As what I can see you build the plugin against a certain set of Gradle artifacts that do not include the whole set of classes you would require to compile everything statically here. Usually when writing a Gradle plugin, plugin authors would rely on the gradleApi jar that is generated by Gradle at runtime.

Tell Gradle people to publish their stuff on Maven Central. Sorry I have to say this!

Since you're using ant you do not have access to that jar. One option could be to ship the generated binary as part of the build and reference it from the build. That way we could relatively easily imo move this bootstrapping groovy script into the static typed plugin. What do you think.

I don't want to change this because especially gradleApi() has a huge problem: It includes classes in antique old versions that are required for complilation (shaded afterwards). forbiddenapis needs the latest ASM version in exactly the version used here available, and gradle has old shit bundled and shipped and visible in gradleApi(). I was once trying to convert the build to Gradle and gave up. For the same reason ASM is shaded inside the forbiddenapis JAR file.

As far as I understand you're concerned about backwards compatibility right? which Gradle versions do you want / need to keep supporting here? Gradle 3.2 is almost 4 years old already.

forbiddenapis has Java 7 as minimum requirement and many projects especially around Apache with a huge userbase are still using this.

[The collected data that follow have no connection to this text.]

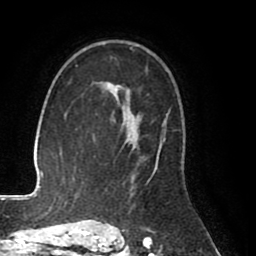
Breast MRI (dynamic contrast-enhanced), one axial slice. Slice 55 of 80 in the series (ordered by position). Cropped to one breast. Dynamic contrast-enhanced series, time point 2 of 8 at this slice position (early post-contrast). 1.5 T. TE 2.6 ms, TR 5.6 ms. 256 × 256 image matrix, field of view 170 × 170 mm. Female patient.
Structures marked on this image (semi-automatic segmentation, software-assisted and operator-edited):
- enhancing-tissue mask used for the functional tumour volume (all voxels passing the contrast-enhancement thresholds inside the analysis volume; usually the tumour): bounding box [x1, y1, x2, y2] px = [101, 82, 166, 227]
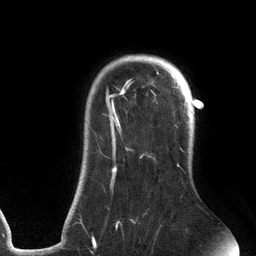
Breast MRI (dynamic contrast-enhanced), one axial slice; cropped to one breast; dynamic contrast-enhanced series, time point 2 of 6 at this slice position (early post-contrast); 3 T; TE 2.7 ms, TR 6.5 ms; 1.2 mm slice thickness; 256 × 256 image matrix, field of view 200 × 200 mm. Female patient.
Outlined on this slice (semi-automatically segmented with operator editing):
- enhancing-tissue mask used for the functional tumour volume (all voxels passing the contrast-enhancement thresholds inside the analysis volume; usually the tumour): bounding box (x1, y1, x2, y2) in pixels: (79, 55, 185, 241)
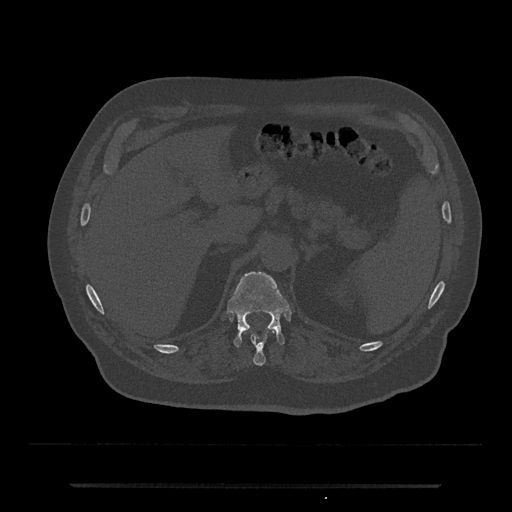
CT including the spine, one axial slice. Slice 613 of 797 in the series (ordered by position). Reconstruction kernel Br40s/3. Bone window (W 1800 / L 400 HU). 0.5 mm slice thickness. 512 × 512 image matrix, field of view 434 × 434 mm. Patient: male, 80 years. From the clinical record (not read from this slice): primary cancer: prostate; vertebrae with lytic lesions (as recorded): L1, T11.
Structures marked on this image (semi-automatic segmentation, software-assisted and operator-edited):
- T11 vertebra: box from (x=251, y=335) to (x=266, y=366) px
- T12 vertebra: (x=228, y=271)–(x=289, y=347)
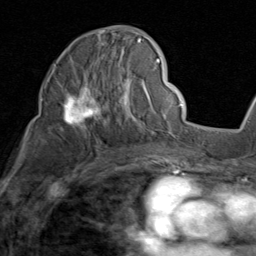
Breast MRI (dynamic contrast-enhanced), one axial slice. Slice 50 of 80 in the series (ordered by position). Cropped to one breast. Dynamic contrast-enhanced series, time point 2 of 8 at this slice position (early post-contrast). 1.5 T. TE 1.7 ms, TR 4.5 ms. 256 × 256 image matrix, field of view 180 × 180 mm. Female patient.
Structures marked on this image (semi-automatically segmented with operator editing):
- enhancing-tissue mask used for the functional tumour volume (all voxels passing the contrast-enhancement thresholds inside the analysis volume; usually the tumour): bounding box (x1, y1, x2, y2) in pixels: (53, 31, 159, 134)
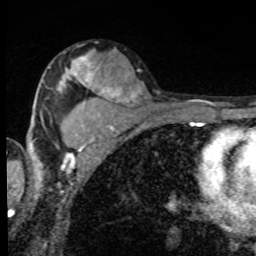
Breast MRI, one axial slice; slice 52 of 80 in the series (ordered by position); cropped to one breast; dynamic contrast-enhanced series, time point 2 of 8 at this slice position (early post-contrast); 1.5 T; TE 4.2 ms, TR 7 ms; 2 mm slice thickness; 256 × 256 image matrix. Female patient.
Structures marked on this image (semi-automatic segmentation, software-assisted and operator-edited):
- enhancing-tissue mask used for the functional tumour volume (all voxels passing the contrast-enhancement thresholds inside the analysis volume; usually the tumour): bounding box (x1, y1, x2, y2) in pixels: (49, 56, 100, 91)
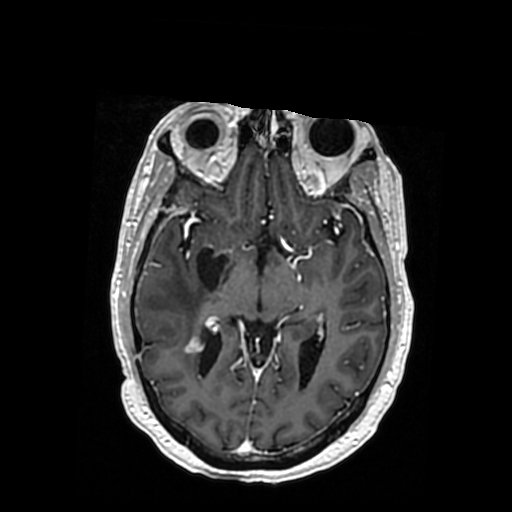
Brain MRI from a brain-tumour surgery series, one axial slice; position 199 of 364 along the scan axis; T1-weighted post-contrast; 512 × 512 image matrix, field of view 260 × 260 mm. Case-level facts recorded for this patient, not image findings: histopathology: Oligodendroglioma; WHO grade: 3; IDH mutation: yes.
Outlined on this slice (outlined manually by an expert reader):
- previous resection cavity: bounding box [x1, y1, x2, y2] px = [196, 248, 228, 289]
- tumour: [188, 336, 206, 348]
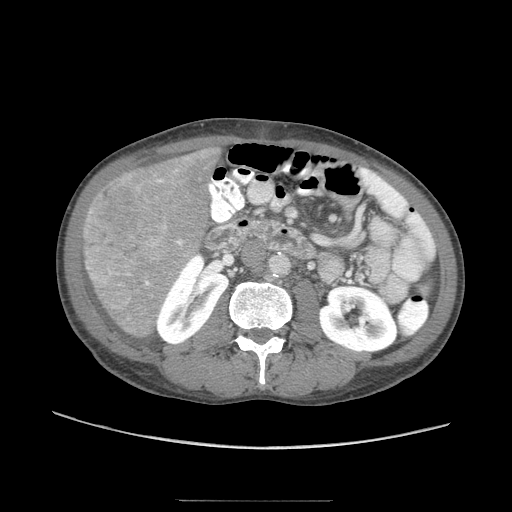
Contrast-enhanced abdominal CT (liver protocol), one axial slice. Slice 19 of 103 in the series (ordered by position). Soft-tissue window (W 400 / L 40 HU). 2.5 mm slice thickness. 512 × 512 image matrix, field of view 380 × 380 mm. Case-level facts recorded for this patient, not image findings: diagnosis: hepatocellular carcinoma (patient treated with transarterial chemoembolisation; whether this scan precedes or follows treatment is not stated here); TNM stage (as recorded): Stage-IIIA.
Outlined on this slice (semi-automatic segmentation, software-assisted and operator-edited):
- liver parenchyma outside the tumour (the mass and vessels are separate outlines, so this box may not span the whole liver): bounding box [x1, y1, x2, y2] px = [82, 146, 221, 334]
- mass: [81, 167, 179, 311]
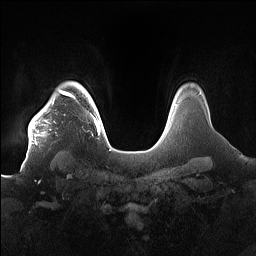
Breast MRI (dynamic contrast-enhanced), one axial slice. Position 135 of 160 along the scan axis. Dynamic contrast-enhanced series, time point 2 of 7 at this slice position (early post-contrast). 1.5 T. TE 1.4 ms, TR 5 ms. 1.2 mm slice thickness. 256 × 256 image matrix. Female patient.
Outlined on this slice (semi-automatically segmented with operator editing):
- enhancing-tissue mask used for the functional tumour volume (all voxels passing the contrast-enhancement thresholds inside the analysis volume; usually the tumour): bounding box (x1, y1, x2, y2) in pixels: (28, 91, 85, 148)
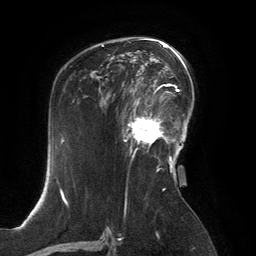
Breast MRI, one axial slice. Position 86 of 134 along the scan axis. Cropped to one breast. Dynamic contrast-enhanced series, time point 2 of 6 at this slice position (early post-contrast). 3 T. TE 2.8 ms, TR 6.9 ms. 1.2 mm slice thickness. 256 × 256 image matrix. Female patient.
Annotated regions visible in this slice (semi-automatically segmented with operator editing):
- enhancing-tissue mask used for the functional tumour volume (all voxels passing the contrast-enhancement thresholds inside the analysis volume; usually the tumour): box from (x=126, y=99) to (x=167, y=154) px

So Gradle version cannot be upgraded. This one just uses the one which is required to still have Java 7 and on the other hand support @Classpath annotation and we can detect Task avoidance support.

Sorry, I disagree with all here. If you want support close for this in Gradle, add it to Gradle itsself and implement it there, then the maintenance burden is no longer on my side (you have the contacts). I could remove the Gradle stuff from the plugin and Gradle just uses the public API, like it does for Checkstyle & Co. I have to say that Gradle is a desaster for plugin authors, all the time something changes and you can't see any stable APIs. With Maven you can use a plugin from Maven 2 (forbiddenapis compiles against it) and it runs still without any warnings in Maven 3.6.x.